Mesenchymal stem cells (MSC) have the capacity to differentiate into osteoblasts, chondrocytes and adipocytes in vivo. It is well established that the basic Helix-Loop-Helix transcription factor TWIST-1 plays an important regulatory role within the context of bone remodelling and formation in both developmental and adult settings by regulating the proliferation, differentiation and commitment of MSC. Recent studies have demonstrated that elevated levels of TWIST-1 in MSC results in the maintenance of an immature population of cells with enhanced proliferative and adipogenic potential while simultaneously reducing the cells capacity to undergo osteogenesis and chondrogenesis. The aim of this thesis was to define the role of TWIST-1 in MSC commitment and differentiation within the context of bone fracture healing and bone loss during osteoporosis.
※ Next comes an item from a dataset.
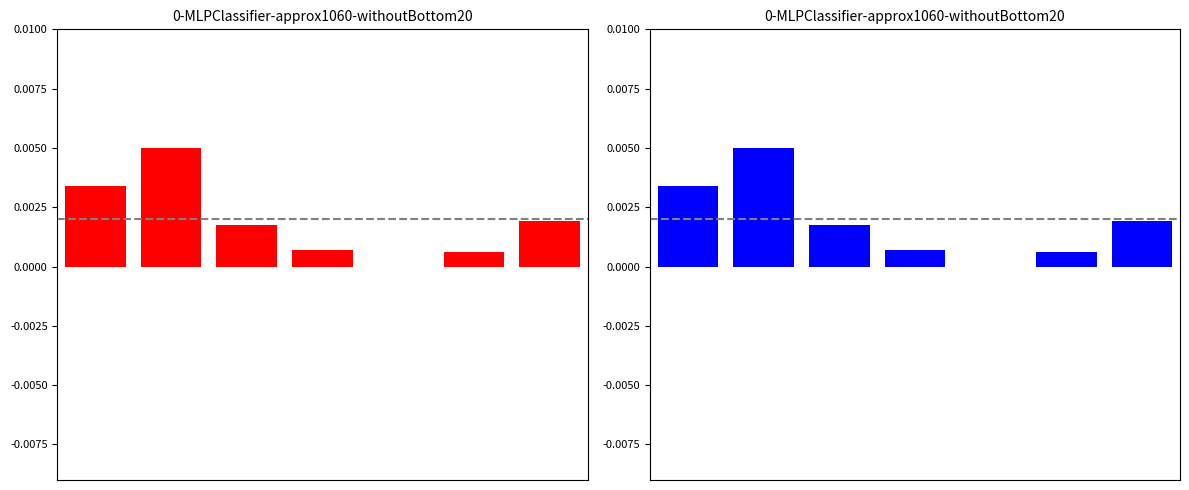

How many groups of bars are there?

7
Microarray results highlighted differential expression of Wnt pathway genes WNT2 and WNT2B in MSC with enforced TWIST-1 expression. Purified MSC isolated from bone marrow aspirates obtained from normal human donors were used to generate over-expressing WNT2 and WNT2B MSC lines using established retroviral based systems. Genetically modified MSC were used to examine the effect of WNT2 and WNT2B on osteogenesis, chondrogenesis, adipogenesis and proliferation of MSC in vitro. Results showed regulation of WNT2 and WNT2B by TWIST-1 through direct interactions between TWIST-1 protein and the proximal promoter regions of WNT2 and WNT2B. Furthermore, functional analysis demonstrated enhanced adipogenesis in MSC with enforced expression of WNT2B. To assess the role of TWIST-1 deficiency in fracture healing and the disease state of osteoporosis in vivo, a heterozygous TWIST-1⁺′⁻ mutant mouse model was used. The role of TWIST-1 deficiency in fracture healing was assessed by induction of a femoral fracture followed by analysis at one, two four and eight weeks post fracture to examine the different stages of fracture healing. Analysis showed enhanced osteoblastic differentiation and accelerated fracture repair in heterozygous TWIST-1⁺′⁻ mutant mice when compared to relevant wild type littermate control mice. The role of TWIST-1 deficiency in osteoporosis was examined by induction of osteoporosis by ovariectomy. Results from this study showed heterozygous TWIST-1⁺′⁻ mice maintained bone volume following ovariectomy induced osteoporosis.